Osteoarthritis (OA) is the most common form of arthritis and affects more than 20 million Americans, costing billions of dollars in health care annually. Osteoarthritis is caused by the breakdown of joint cartilage, leading to a loss of the cartilage "cushion" between the bones of the joints. Risk factors associated with OA include age, obesity, traumatic injury and overuse due to sports or occupational stresses. There is no cure for OA and current treatments are directed at the symptomatic relief of pain, and at improving and maintaining joint function. There remains, however, a critical need both to develop OA treatments that focus on slowing down the degenerative process of the disease and for validated animal models to test these new treatments. NIH scientists at the NIDCR have generated a mouse model for osteoarthritis (FASEB J.
(2002) 16, 673-680) that fills one part of this important gap.
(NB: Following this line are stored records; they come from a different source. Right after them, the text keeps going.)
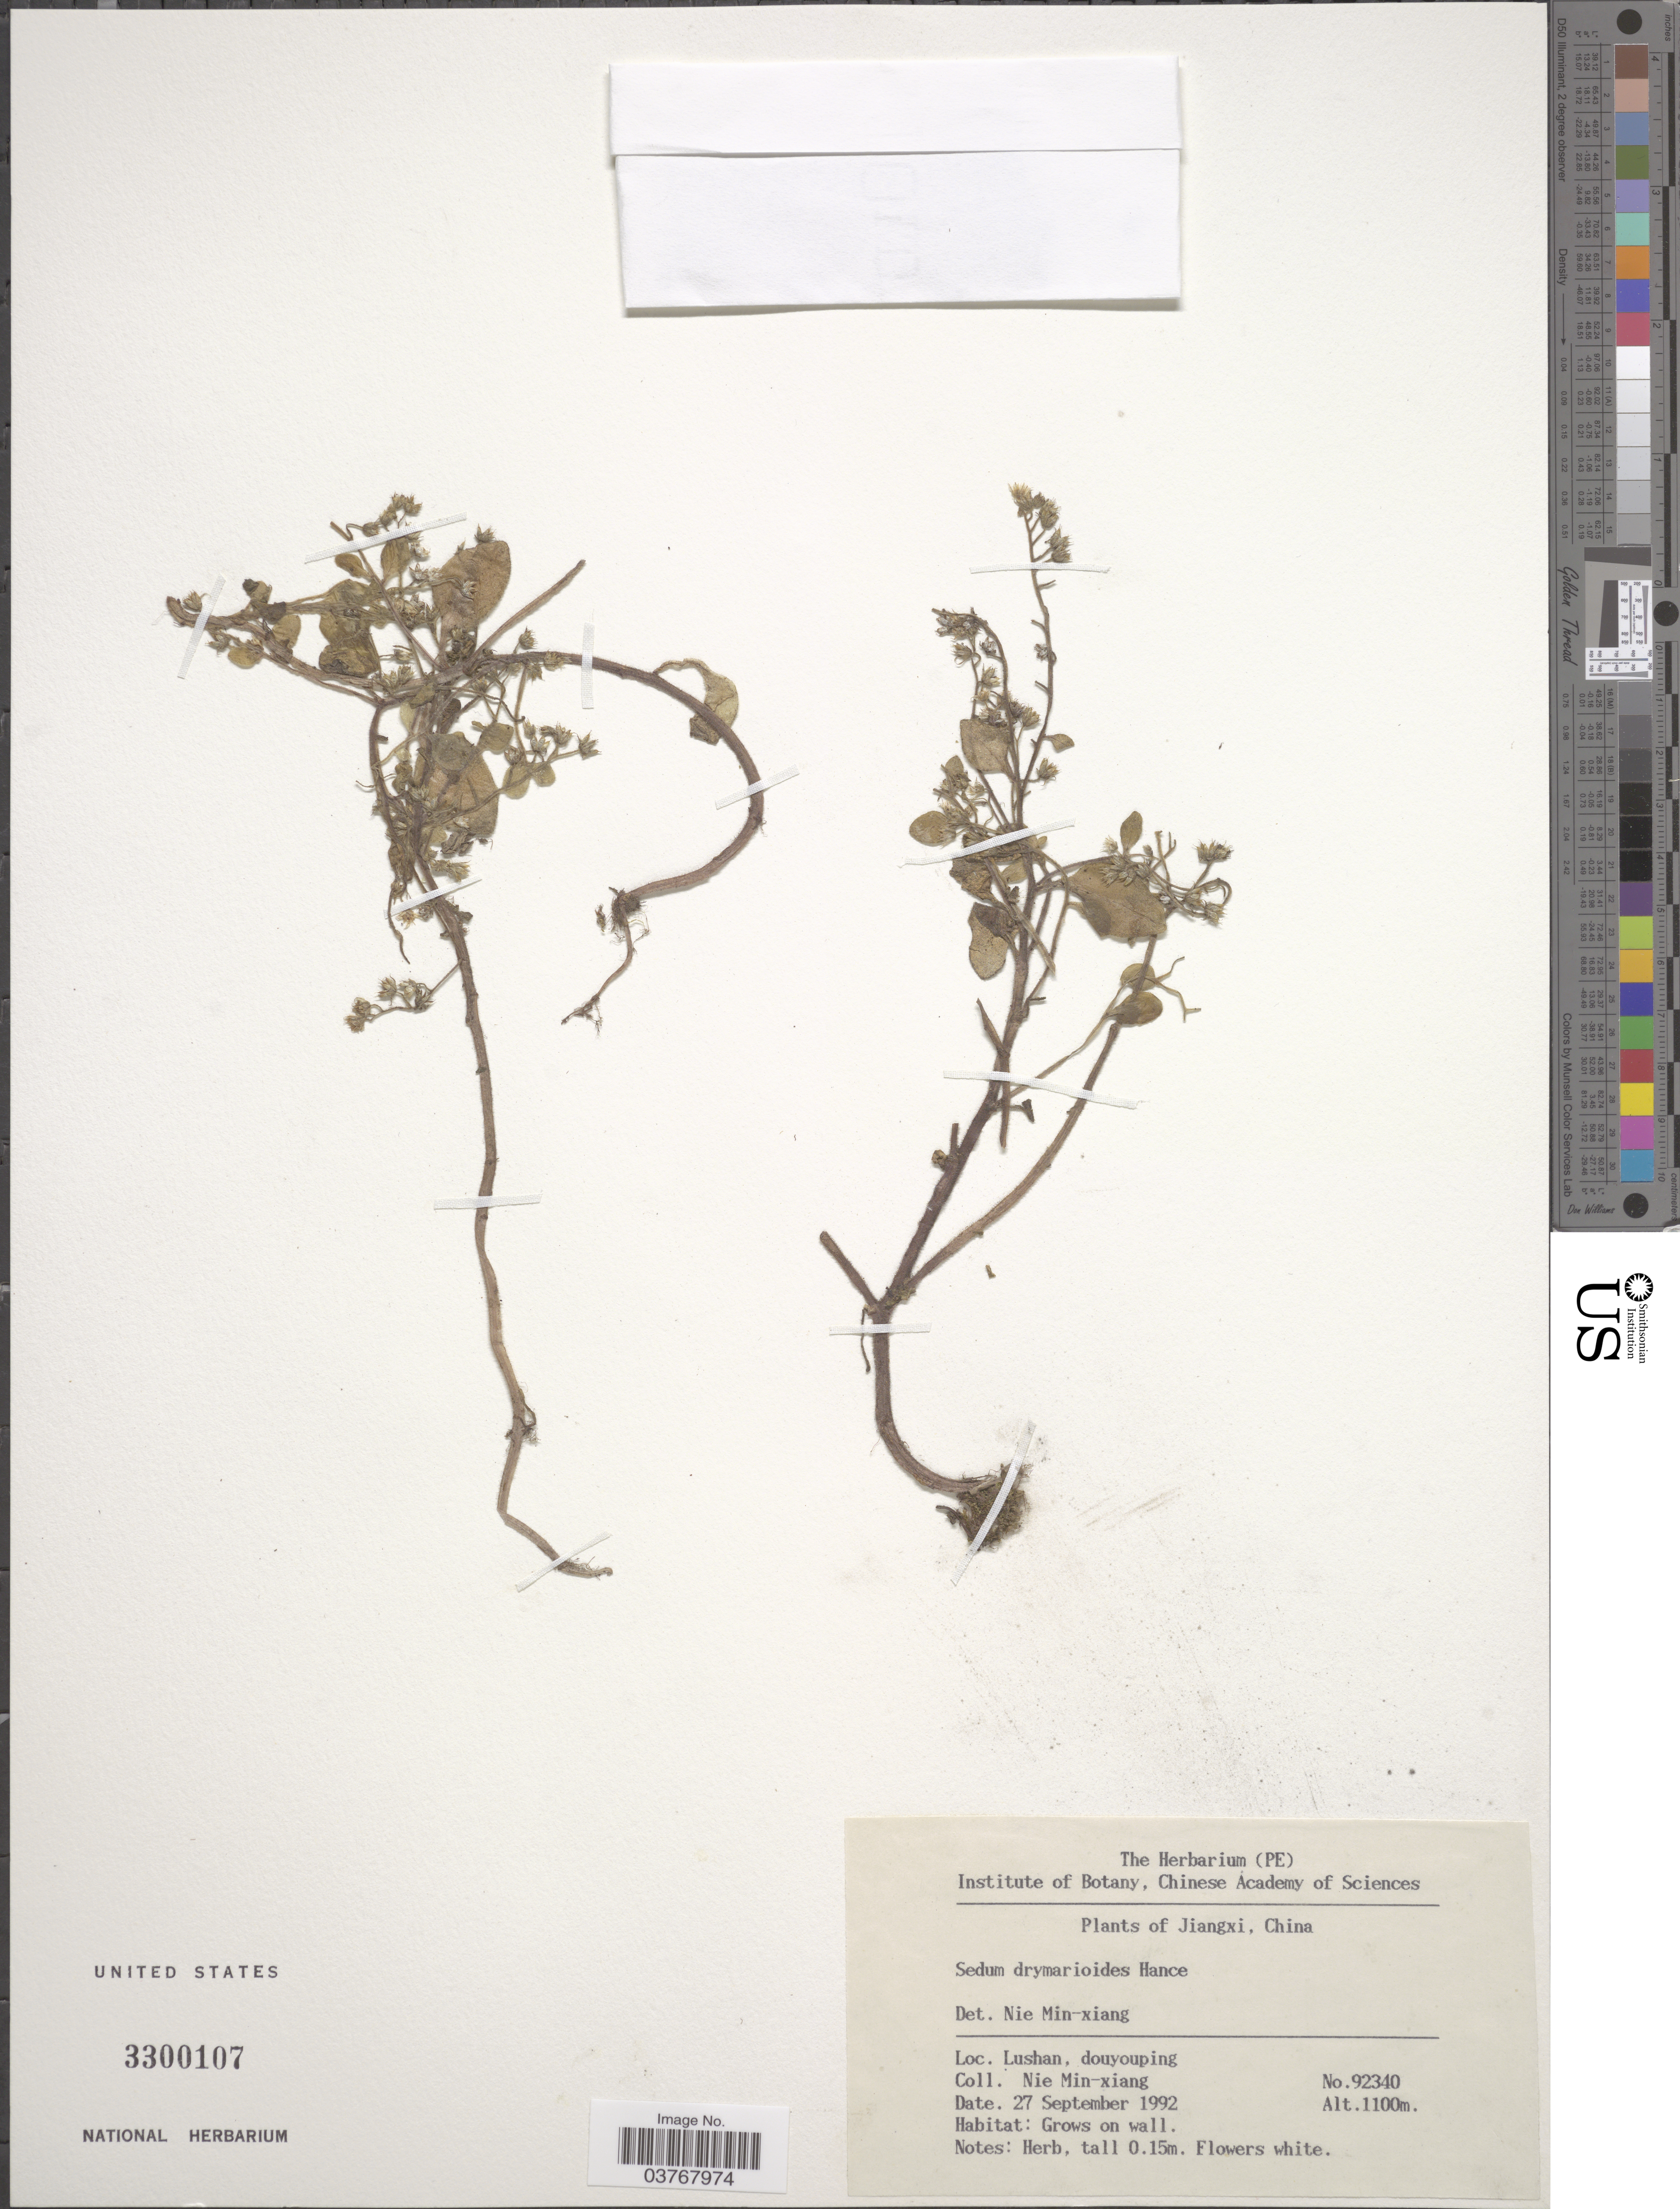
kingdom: Plantae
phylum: Tracheophyta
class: Magnoliopsida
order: Saxifragales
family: Crassulaceae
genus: Sedum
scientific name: Sedum drymarioides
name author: Hance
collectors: M. Nie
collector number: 92340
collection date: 1992-09-27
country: China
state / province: Jiangxi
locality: Lushan, douyouping.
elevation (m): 1100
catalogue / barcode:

The mouse model is a double knockout mouse that lacks biglycan and fibromodulin, two members of the small leucine-rich proteoglycan family, and that spontaneously develops OA. All the hallmarks of human osteoarthritis are present, including: progressive degeneration of the articular cartilage from early fibrillation to complete erosion, subchondral sclerosis, an absence of inflammation and development of osteophytes and cysts. Advantages over the existing models for osteoarthritis include: high phenotypic penetrance, early onset (at 1-2 months) and a rapid disease progression (between 3-6 months) which can be accelerated by moderate levels of exercise, such as treadmill running. These properties, combined with a normal life span, make the biglycan/fibromodulin-deficient mouse an ideal animal model for evaluating new drugs and treatments for osteoarthritis.